Improving Operational Resilience With A Modern Observability Strategy

Drafted by Ben Saunders

Roughly a 2-minute read

Monitoring has traditionally been a dull corner of the IT operations world.  It historically involved deploying heavyweight enterprise tools to monitor for situations such as disk space running low or unresponsive servers.  If something went wrong, email alerts would be sent to support staff who would step in and resolve, ideally before customers were impacted.  

The monitoring world has experienced significant innovation over recent years.  This is something that needed to happen as application architectures have become more complex, and as digital channels have become a more significant source of revenue for businesses.  

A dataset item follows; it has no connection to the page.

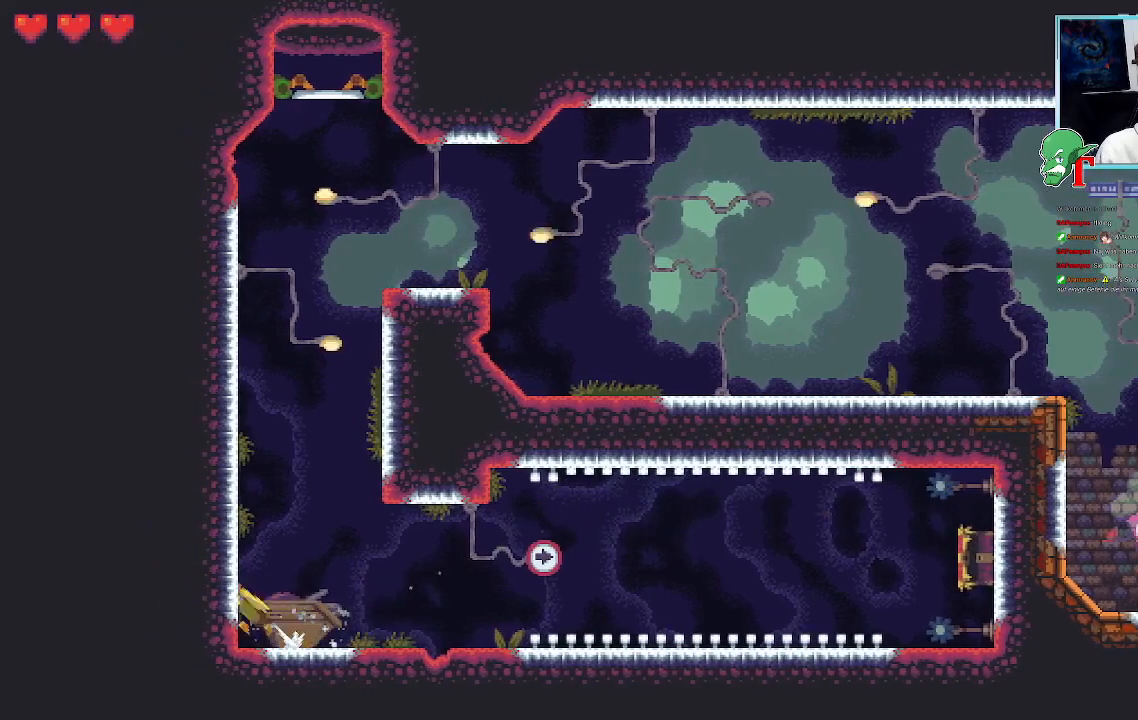
{"buttons": [], "left_stick": "up", "right_stick": "center", "events": [[218, "CROSS", "up"], [386, "left_stick", "up"]]}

Instead of monitoring, today we aspire to “Observability”.  This is an evolution from monitoring the basics such as availability through to a more detailed understanding of how our systems are operating, the customer and employee experience they are supporting, and increasingly the business metrics.  Sometimes, people describe monitoring as telling you that something is wrong. Whilst observability is telling you what is wrong. Whilst giving you the tools to debug and understand the historical situation.  

Three Pillars Of Observability

It is said that there are three pillars that need to be in place before we can reach the vision of high-quality observability.  These are referred to as logs, metrics, and traces.   

  • Logs - Logs describe events of what has happened over time.  They typically describe an event, such as a user log in, a new order being placed, or an application crash.  They are typically timestamped so we can understand the time relationships between these events during subsequent analysis.  

  • Metrics - Metrics are some aggregated measurement rather than being an individual event.  This could include technical considerations such as memory consumption, disk space, currently active users, or business metrics such as the number or value of transactions flowing through the systems. 
    Because this information is aggregated, it tends to give you a picture of the overall health of the system, whilst also producing less data than logs.  

  • Traces - A trace describes how a number of services and systems have interacted to get to the following output.  This is important in a complex technology environment such as a large FSI organisation.  

Logs, metrics and tracing potentially add up to an enormous amount of data.  For this reason, we have seen the rapid evolution and adoption of cloud-based, cloud-native monitoring solutions such as Prometheus, Datadog and New Relic, and Elastic which help us to ingest and analyse them, alert on them, detect combinations of situations of interest, provide slice and dice analytics etc.

Observability and Operational Resilience 

Observability is a critical tool to improve operational resilience at source.  When we have high-quality observability, we can really understand how well underlying systems are behaving. When incidents do occur.  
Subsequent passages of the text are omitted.